Hace quizás quince años, en uno de mis periplos no sé si de predicador o de viajante de comercio, comí un día en el restaurante Kruisheren, de Mastrique (vulgo Maastricht). Es el comedor de un hotel moderno surgido aprovechando un antiguo convento homónimo. El restaurante en sí ocupa la nave de la iglesia gótica. No sé cuál sería mi opinión actual del lugar y de la comida, ahora que tengo más años y más experiencias, pero les confieso que en aquel momento me impresionó la mezcla de antigüedad bien conservada y diseño rompedor de mucha calidad. Me produjo cierta pena (quizás anticipatoria de la evolución -con menos gusto- de edificios similares en Sevilla o tal vez por la demostración de la secularización no sólo extendida sino incluso vista como aspiración o como un logro para ser exhibido) pero me gustó.

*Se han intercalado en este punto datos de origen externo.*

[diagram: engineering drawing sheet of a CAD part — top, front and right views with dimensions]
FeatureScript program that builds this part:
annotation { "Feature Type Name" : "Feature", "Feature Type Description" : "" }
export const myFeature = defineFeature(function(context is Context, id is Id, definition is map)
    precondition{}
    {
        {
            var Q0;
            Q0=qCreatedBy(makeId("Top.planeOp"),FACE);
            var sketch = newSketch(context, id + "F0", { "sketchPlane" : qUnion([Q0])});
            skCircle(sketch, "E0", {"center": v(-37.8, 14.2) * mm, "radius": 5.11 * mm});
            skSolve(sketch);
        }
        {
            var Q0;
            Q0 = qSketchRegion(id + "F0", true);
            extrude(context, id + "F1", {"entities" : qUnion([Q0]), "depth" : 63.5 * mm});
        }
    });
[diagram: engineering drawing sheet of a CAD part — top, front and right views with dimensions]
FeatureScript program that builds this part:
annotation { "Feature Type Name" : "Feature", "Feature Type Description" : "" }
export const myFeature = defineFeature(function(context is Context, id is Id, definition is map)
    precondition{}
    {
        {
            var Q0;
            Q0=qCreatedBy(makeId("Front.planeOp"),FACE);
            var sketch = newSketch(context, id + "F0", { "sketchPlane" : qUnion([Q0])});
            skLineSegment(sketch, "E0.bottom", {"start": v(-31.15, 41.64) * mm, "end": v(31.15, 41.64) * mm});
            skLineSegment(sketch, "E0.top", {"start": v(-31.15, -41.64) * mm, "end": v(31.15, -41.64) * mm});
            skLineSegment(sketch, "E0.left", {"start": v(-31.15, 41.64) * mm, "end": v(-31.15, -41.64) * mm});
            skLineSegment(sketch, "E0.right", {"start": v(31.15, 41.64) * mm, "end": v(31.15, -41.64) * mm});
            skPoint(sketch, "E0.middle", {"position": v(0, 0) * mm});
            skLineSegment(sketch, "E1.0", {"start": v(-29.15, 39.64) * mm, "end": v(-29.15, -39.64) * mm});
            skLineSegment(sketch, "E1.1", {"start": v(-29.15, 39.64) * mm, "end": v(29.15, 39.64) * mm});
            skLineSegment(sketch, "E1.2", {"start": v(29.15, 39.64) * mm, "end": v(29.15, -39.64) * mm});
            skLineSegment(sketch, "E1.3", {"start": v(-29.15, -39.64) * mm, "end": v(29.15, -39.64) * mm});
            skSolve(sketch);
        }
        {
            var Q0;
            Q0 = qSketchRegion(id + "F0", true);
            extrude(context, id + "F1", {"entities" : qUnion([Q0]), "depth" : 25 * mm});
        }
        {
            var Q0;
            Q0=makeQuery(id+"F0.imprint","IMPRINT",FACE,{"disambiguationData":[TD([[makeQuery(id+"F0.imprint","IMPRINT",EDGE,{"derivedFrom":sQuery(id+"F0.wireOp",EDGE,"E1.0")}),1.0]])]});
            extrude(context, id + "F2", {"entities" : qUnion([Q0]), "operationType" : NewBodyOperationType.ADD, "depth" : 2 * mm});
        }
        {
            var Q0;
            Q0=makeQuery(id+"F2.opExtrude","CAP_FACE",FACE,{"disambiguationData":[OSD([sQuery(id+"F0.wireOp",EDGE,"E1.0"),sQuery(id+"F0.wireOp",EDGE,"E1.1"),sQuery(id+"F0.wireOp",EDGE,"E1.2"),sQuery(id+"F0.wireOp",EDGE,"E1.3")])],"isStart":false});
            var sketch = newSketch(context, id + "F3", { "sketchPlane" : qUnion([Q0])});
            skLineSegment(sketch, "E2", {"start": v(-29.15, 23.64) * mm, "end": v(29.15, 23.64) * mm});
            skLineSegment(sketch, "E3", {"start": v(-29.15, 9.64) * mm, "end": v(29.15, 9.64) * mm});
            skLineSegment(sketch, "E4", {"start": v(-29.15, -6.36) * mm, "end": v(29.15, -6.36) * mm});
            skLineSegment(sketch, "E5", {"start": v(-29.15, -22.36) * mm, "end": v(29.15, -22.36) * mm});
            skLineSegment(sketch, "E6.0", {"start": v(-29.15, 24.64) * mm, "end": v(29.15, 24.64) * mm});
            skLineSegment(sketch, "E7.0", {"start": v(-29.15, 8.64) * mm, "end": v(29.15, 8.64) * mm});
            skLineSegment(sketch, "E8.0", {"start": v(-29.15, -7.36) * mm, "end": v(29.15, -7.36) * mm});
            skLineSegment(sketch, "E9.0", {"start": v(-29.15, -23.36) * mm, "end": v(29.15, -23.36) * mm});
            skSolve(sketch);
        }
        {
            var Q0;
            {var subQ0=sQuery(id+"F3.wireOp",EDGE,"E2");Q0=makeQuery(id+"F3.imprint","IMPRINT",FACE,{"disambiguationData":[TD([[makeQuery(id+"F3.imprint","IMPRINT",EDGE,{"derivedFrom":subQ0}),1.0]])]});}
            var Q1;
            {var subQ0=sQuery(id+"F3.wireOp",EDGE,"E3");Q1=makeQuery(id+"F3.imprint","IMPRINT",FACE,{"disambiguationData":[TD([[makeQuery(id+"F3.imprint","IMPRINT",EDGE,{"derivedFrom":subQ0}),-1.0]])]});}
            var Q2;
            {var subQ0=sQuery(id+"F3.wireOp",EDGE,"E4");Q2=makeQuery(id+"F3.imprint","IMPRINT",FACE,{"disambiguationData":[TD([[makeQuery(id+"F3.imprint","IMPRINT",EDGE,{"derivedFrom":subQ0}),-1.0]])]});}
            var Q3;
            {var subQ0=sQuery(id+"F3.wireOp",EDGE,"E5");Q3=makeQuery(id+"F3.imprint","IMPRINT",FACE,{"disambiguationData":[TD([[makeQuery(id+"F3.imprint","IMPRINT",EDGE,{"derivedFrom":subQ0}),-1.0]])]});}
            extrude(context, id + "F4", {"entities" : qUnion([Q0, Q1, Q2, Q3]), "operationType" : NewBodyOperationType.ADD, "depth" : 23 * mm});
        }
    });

Y también la gastronomía.

Sin embargo hubo un detalle que me estuvo rondando la cabeza durante toda la comida: además del menú de platos y vinos, había una carta de aguas. No sé si hoy es habitual, pero yo nunca lo había visto. Y, quizás porque soy de pueblo, me pareció más una prueba de estupidez pretenciosa que de sofisticación. Recuerdo aquella versión más joven de mí, aunque ya calva y adiposa, pensando que una sociedad que presume de una carta de aguas traídas de distintos manantiales y glaciares está enferma de opulencia.

Por distintas razones he tenido luego la suerte de comer (sobre todo de gañote, lo que le añade placer) en bastantes restaurantes "estrellados", fantásticos sin matices o (en mi tal vez cateta opinión) exitosos vendedores de humo, según los casos. Mi padre, mucho más inteligente y profundamente culto que yo, tendía a considerar esos establecimientos, en que con frecuencia lo importante no es la comida sino la "experiencia", como apropiados para comensales adinerados y sin personalidad, que comulgan con cualquier rueda de molino que les venda la modernidad o la moda. Yo intentaba argumentarle que exponerse a la excelencia impide luego estar cómodo en la mediocridad. Que su precio se justifica por los altos costes y los meses de creatividad sin ingresos. Que no tienen por qué gustarnos todos sus platos pero el mero hecho de probarlos añade capacidad de percepción y sensibilidad y nos enseña a distinguir. Mi padre me miraba y no insistía, para qué.

Hace también un puñado de años, mi siempre joven y bella esposa me llevó a comer a Mugaritz, en Rentería (en vascuence y en tontuñol, Errentería). Confesaré que me encantó y no sólo porque había un camarero de Marchena (lo que constituía un inesperado rasgo de elegancia del lugar). Muy buena comida, original, cuidada, lo que ustedes quieran.

Ha saltado Mugaritz a los medios últimamente por ofrecer un plato que semeja un gelatinoso embrión humano de tres meses, con su líquido amniótico y su meconio. Con una almendra por cerebro que cruje al morder. Vendiendo escándalo en vez de comida, su cocinero, Aduriz, demuestra que mi padre, otra vez, tenía razón.